> **ATTIVITÀ RICHIESTE**
1. Stabilisci se le affermazioni (a), (b) e (c) concordano con il testo da analizzare e, per ciascuna, rispondi sì o no citando alla lettera le parole decisive: (a) la persona a cui il testo si rivolge odiava i tatuaggi; (b) la persona a cui il testo si rivolge apprezzava ogni tipo di rappresentazione; (c) la persona a cui il testo si rivolge prevedeva che l'avrebbero pianta anche quelle persone che oggi non la salutano.
2. Elenca, senza ripetizioni, tutte le forme verbali all'imperfetto di seconda persona singolare presenti nel testo da analizzare.
3. Scrivi il seguito del testo da analizzare, partendo dall'ultima frase riportata.

> **TESTO DA ANALIZZARE**

Ridevi della morte per ridere dell’umana incapacità di comprendere la vacuità delle cose, dell’affanno di dimostrare, dimenticandosi di essere. Vedrai, vedrai, mi dicevi, quante persone mi piangeranno. Anche quelle che oggi non mi salutano, anche quelle che io evito, perché mi fanno ribrezzo. Odiavi ogni tipo di rappresentazione, ma soprattutto quella del finto dolore, del falso cordoglio. Era il tuo cruccio, quasi più dei tatuaggi che odiavi, perché li vedevi come una forma di disprezzo nei confronti del proprio corpo. Bisogna essere orgogliosi di ciò che si ha, ma soprattutto di ciò che si è, sembravi voler sottolineare con la tua intemperanza.

(Immagini con coordinate dei punti chiave)
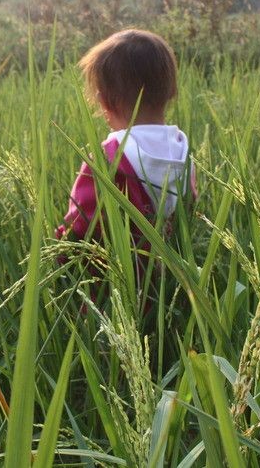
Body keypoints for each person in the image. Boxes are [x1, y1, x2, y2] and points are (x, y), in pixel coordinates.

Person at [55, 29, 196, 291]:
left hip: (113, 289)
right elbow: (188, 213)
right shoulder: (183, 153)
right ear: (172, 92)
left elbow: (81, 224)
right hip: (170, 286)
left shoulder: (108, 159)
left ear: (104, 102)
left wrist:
==
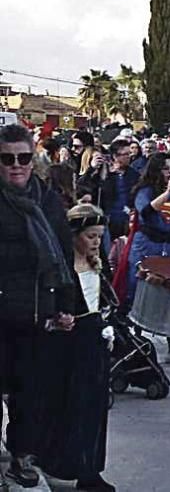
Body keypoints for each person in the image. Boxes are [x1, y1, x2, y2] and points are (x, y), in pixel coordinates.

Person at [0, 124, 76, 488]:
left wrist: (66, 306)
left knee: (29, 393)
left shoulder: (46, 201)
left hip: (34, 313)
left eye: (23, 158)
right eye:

> **RISPOSTE ALL'ESERCIZIO**
1.
(a) Sì: "quasi più dei tatuaggi che odiavi".
(b) No: "Odiavi ogni tipo di rappresentazione".
(c) Sì: "Vedrai, vedrai, mi dicevi, quante persone mi piangeranno. Anche quelle che oggi non mi salutano".

2. ridevi, dicevi, odiavi, vedevi, sembravi

3.
Tu eri, sei e sarai. Tanto, tantissimo. Come tanto, troppo, è il vuoto che hai aperto stamattina, intraprendendo quella via delle stelle che portavi in te con il tuo nome. Chissà se stai già dipingendo scorci di paradiso mentre chiacchieri con i tanti amici che se ne sono andati prima di te.
Tu per me sei luce ed immagini. Quelle incredibili con cui tiravi fuori le emozioni di ogni luogo, quelle che da qualche ora mi stanno passando davanti come diapositive. Partendo da Scilla. La tua Scilla, la nostra Scilla. Il tuo lettino fronte mare, il Borsalino sulle ventitré mentre in costume da bagno e camicia di lino aperta dipingevi la rocca, o un sasso, o uno dei tantissimi ritratti di persone di cui fissavi l’anima con il pennello. Il mare, quei bagni che non finivano più, in cui stavamo in acqua per ore raccontandoci il mondo.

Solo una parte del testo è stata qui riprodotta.